Down to Earth (1947)

Down to Earth is a 1947 Columbia musical starring Rita Hayworth. It’s not usually regarded as one of her great films, but we shall see.

It is very loosely a sequel to Here Comes Mr Jordan. Very very loosely. Down to Earth in turn apparently inspired the 1980 movie Xanadu (although I’ve never seen Xanadu so I don’t know how much of a connection there really is).

Here Comes Mr Jordan (based on the play Heaven Can Wait) deals with guardian angels and could rather tenuously be regarded be regarded as dealing with vaguely Christian themes. Throwing in pagan goddesses could be considered to be a daring move, or a foolhardy move (or possibly even blasphemous!) but audiences were used to Hollywood’s propensity for hopelessly jumbling up every subject it touched. It does make the plot completely absurd but it’s pretty absurd to begin with. Of course musicals have no need whatever for coherent plots so really it doesn’t matter at all.

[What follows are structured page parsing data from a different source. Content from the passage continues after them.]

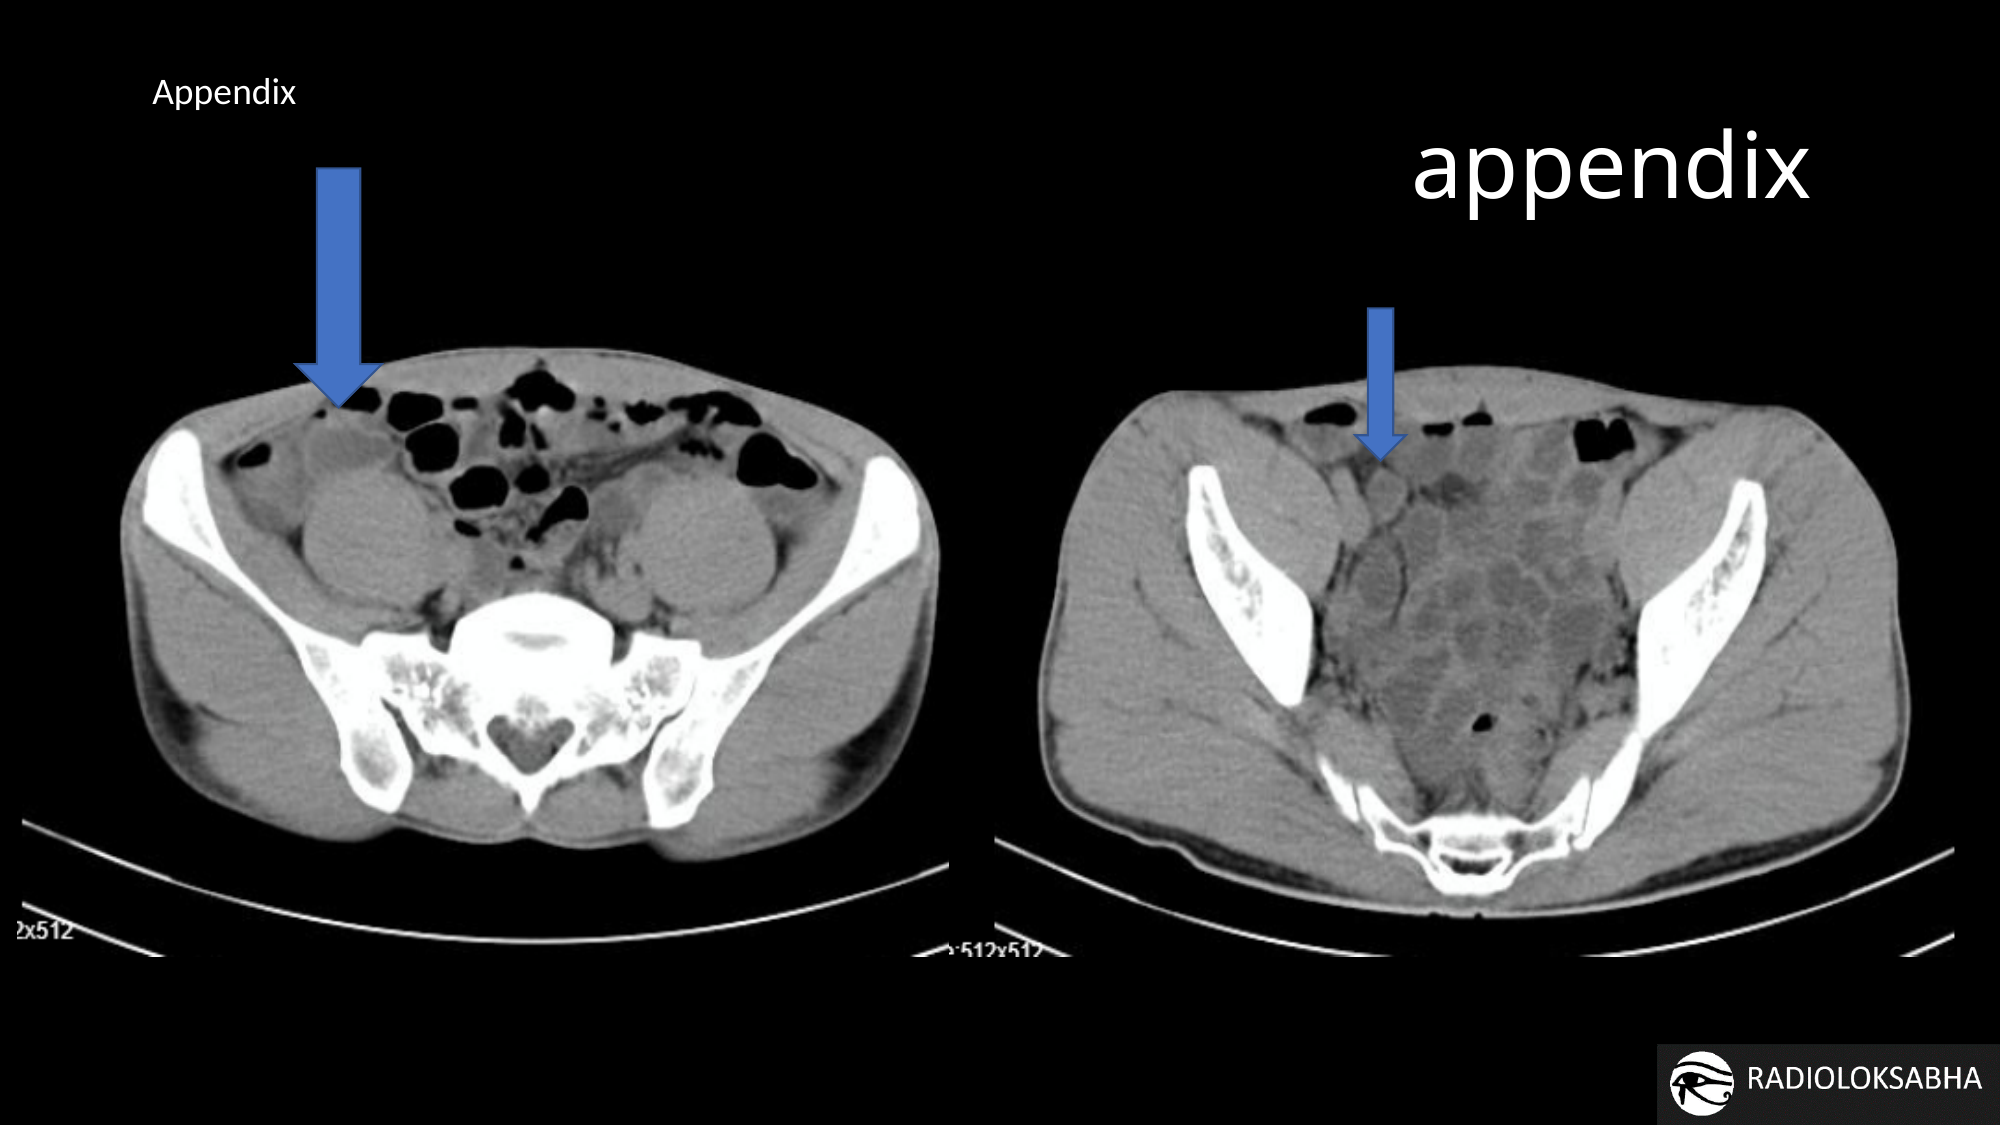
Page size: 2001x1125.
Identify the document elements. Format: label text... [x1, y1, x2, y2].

picture [948, 243, 1983, 957]
picture [1657, 1044, 2000, 1125]
text_box Appendix [137, 59, 623, 120]
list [16, 243, 948, 957]
text_box [315, 167, 362, 243]
title appendix [137, 59, 1863, 243]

Supernatural themes were quite popular in romantic comedies and musicals at the time. The premise of Down to Earth is that Broadway producer Danny Miller (Larry Parks) is putting on a show about the Muses and one of the actual muses, Terpsichore (Rita Hayworth), hears about it and is enraged that goddesses (or perhaps they’re actually demi-goddesses) should be treated in such a vulgar manner. She decides to come down to Earth to put a stop to this outrage.

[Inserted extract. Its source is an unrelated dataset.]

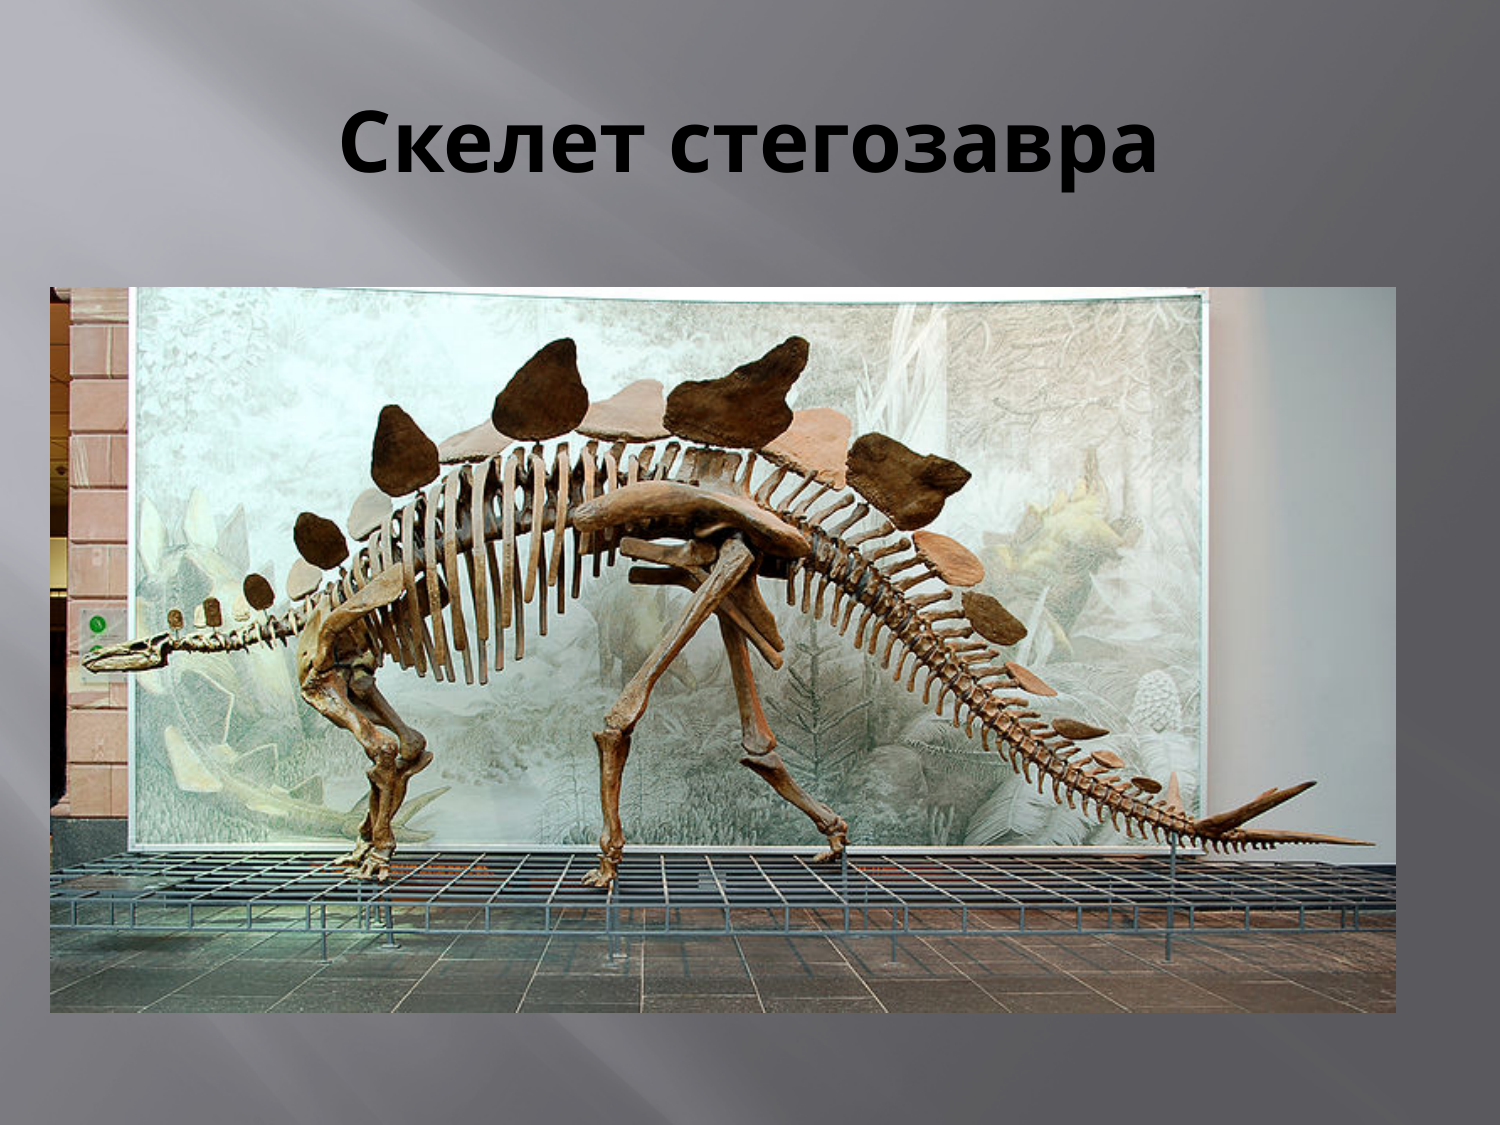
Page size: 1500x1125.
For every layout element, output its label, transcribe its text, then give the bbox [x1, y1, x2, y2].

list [49, 287, 1396, 1013]
title Скелет стегозавра [75, 45, 1425, 233]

Terpsichore manages, with great ease, to convince the show’s producer and star Danny Miller to cast her in the lead, as Terpsichore. She renames herself Kitty Pendleton and acquires kindly rather scatter-brained low-rent agent Max Corkle (James Gleason).

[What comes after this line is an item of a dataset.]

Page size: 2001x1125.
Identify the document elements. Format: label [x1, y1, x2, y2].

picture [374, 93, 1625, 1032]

The problem is that Miller wants to appeal to the taste of the public (a taste that is beyond the comprehension of a goddess) while Terpsichore wants the show to be art. He wants vulgar cheerfulness while she wants seriousness and class. She manages to persuade him to completely rewrite the show and of course she then discovers that the public doesn’t want art, it wants cheerful vulgarity.

Terpsichore also arouses the hostility of Danny’s buddy and co-star Eddie (Marc Platt) although I must confess I have no idea why except that presumably it was felt that this hostility would add some spice to the story.

The songs are not all that fantastic. At best they’re adequate.

On the other hand the script does have some decent gags and the love story (I’m sure you won’t be surprised that Terpsichore and Danny fall in love) is handled reasonably well.

I’m not quite sure about Larry Parks. He’s not terrible, he’s an adequate enough leading man, he just doesn’t seem to have any real charisma. The chemistry with Hayworth is perhaps not all it could be.

Roland Culver takes over the rôle of Mr Jordan (played by Claude Rains in Here Comes Mr Jordan) and he does a fine job. Edward Everett Horton adds some fun (as he invariably does) as the ever-pessimistic heavenly messenger 7013.

The one massive selling point of this movie is Rita Hayworth. She looks gorgeous and her performance sparkles. She gets to do plenty of dancing and she gets to do some actual acting and she does both with style.

This is certainly a movie that looks good. It was shot in Technicolor and the budget was clearly fairly generous (by Columbia standards anyway). Some of the musical numbers are quite bizarre.

Down to Earth does at times get a bit ambitious, venturing into the dangerous waters of satire. It tries, in a low-key way, to satirise the vulgarity of popular culture and also the pomposity of high culture. Of course since it’s a Hollywood movie we’re never going to doubt that it will come down solidly on the side of enjoyable vulgarity.

The Region 4 DVD which I have is barebones but it’s a nice transfer with vibrant colours.

Down to Earth would have benefited from slightly better songs but overall it’s a fine effort with a touching love story and with Rita Hayworth in fine form. Harmless, lightweight but entertaining. Recommended.